*** Passage shown Section Begins ***

Helping our residents stay connected and fighting loneliness in a village setting

When it comes to mental wellness and wellbeing, connecting and engaging with others is one of the most important things we can do.

As we get older, our social connections change.

We may lose friends and life partners, or be less physically able to attend activities in person.

The result?

Some individuals choose to remove themselves from situations where they engage with others.

There are many reasons someone might do this – it could be as simple not wanting to feel like a burden.

But the problem is it’s not healthy.

Retirement villages are normally great locations to facilitate the kind of social engagement we as individuals need to drive positive health and wellness outcomes.

But what about our residents who have become isolated and less connected?

What can we do, in our roles as village professionals?

It’s an important thing to be mindful of, especially amid the onset of COVID-19 which has increased the risk of older people feeling more isolated and less connected.

*** Passage shown Section Ends ***
*** Extracted data Section Begins ***

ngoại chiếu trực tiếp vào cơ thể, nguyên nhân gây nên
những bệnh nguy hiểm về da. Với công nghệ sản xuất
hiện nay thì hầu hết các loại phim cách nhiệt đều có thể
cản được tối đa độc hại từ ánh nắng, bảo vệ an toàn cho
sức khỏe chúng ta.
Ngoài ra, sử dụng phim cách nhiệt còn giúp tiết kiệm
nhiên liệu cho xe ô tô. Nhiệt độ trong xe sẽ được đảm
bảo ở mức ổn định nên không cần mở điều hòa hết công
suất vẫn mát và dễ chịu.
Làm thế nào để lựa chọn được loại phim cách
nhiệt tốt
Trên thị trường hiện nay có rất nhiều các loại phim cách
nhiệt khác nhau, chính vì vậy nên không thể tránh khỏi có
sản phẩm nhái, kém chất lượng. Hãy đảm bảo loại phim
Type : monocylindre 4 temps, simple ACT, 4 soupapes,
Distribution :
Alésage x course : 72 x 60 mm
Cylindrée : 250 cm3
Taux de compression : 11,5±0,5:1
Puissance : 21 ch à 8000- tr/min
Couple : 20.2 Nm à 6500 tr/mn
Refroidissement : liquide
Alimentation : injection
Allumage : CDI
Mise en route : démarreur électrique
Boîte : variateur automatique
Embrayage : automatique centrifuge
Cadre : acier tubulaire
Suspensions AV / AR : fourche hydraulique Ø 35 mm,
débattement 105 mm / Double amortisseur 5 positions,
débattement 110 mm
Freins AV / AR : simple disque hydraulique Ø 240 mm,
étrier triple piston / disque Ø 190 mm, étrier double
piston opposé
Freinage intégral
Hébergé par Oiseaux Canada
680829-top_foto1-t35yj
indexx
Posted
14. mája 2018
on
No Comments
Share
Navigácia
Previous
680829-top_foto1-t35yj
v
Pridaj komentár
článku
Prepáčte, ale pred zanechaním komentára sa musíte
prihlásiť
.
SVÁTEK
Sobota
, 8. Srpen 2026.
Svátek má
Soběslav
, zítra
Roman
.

*** Extracted data Section Ends ***

■ The task
Please extend the article on keeping retirement village residents connected, picking up right after its final sentence.

■ Response below
Facilitating positive change in your village

This is why we want to draw your attention to Connected AU, recommended by Gerard Mansour, Commissioner for Senior Victorians, in a recent LinkedIn article.

Connected AU has two key offerings, that can be great for residents:

  • The Letterbox Project – handwritten letters are sent from volunteers around the country to people experiencing isolation and loneliness.
  • Virtual Hobby Groups – Providing connection and engagement to people anywhere.

It’s relatively easy to set up, but it can drive serious positive outcomes in your village.

Just think of a resident who could benefit and then check out the Connected AU website here.

The easy of helping your resident will just fall into place.

A little bit of effort goes a long, long way

In our experience, when a resident is feeling lonely it’s the little things that count.

Something as simple as stopping to say hello when you see them in the village can really make their day. We’ve also seen great success with Facebook pages and messenger groups set up to engage residents on the tech-savvy side of things.

Here are a few extra ideas you might want to look into:

  • Be Connected – offers simple guides for older people to learn about technology and online safety. Learn more here
  • Community Visitor Scheme – residents may be eligible to access the CVS who arrange volunteer visits to older people. 
  • Local Government – contact them for information about clubs, activities and community events in your region.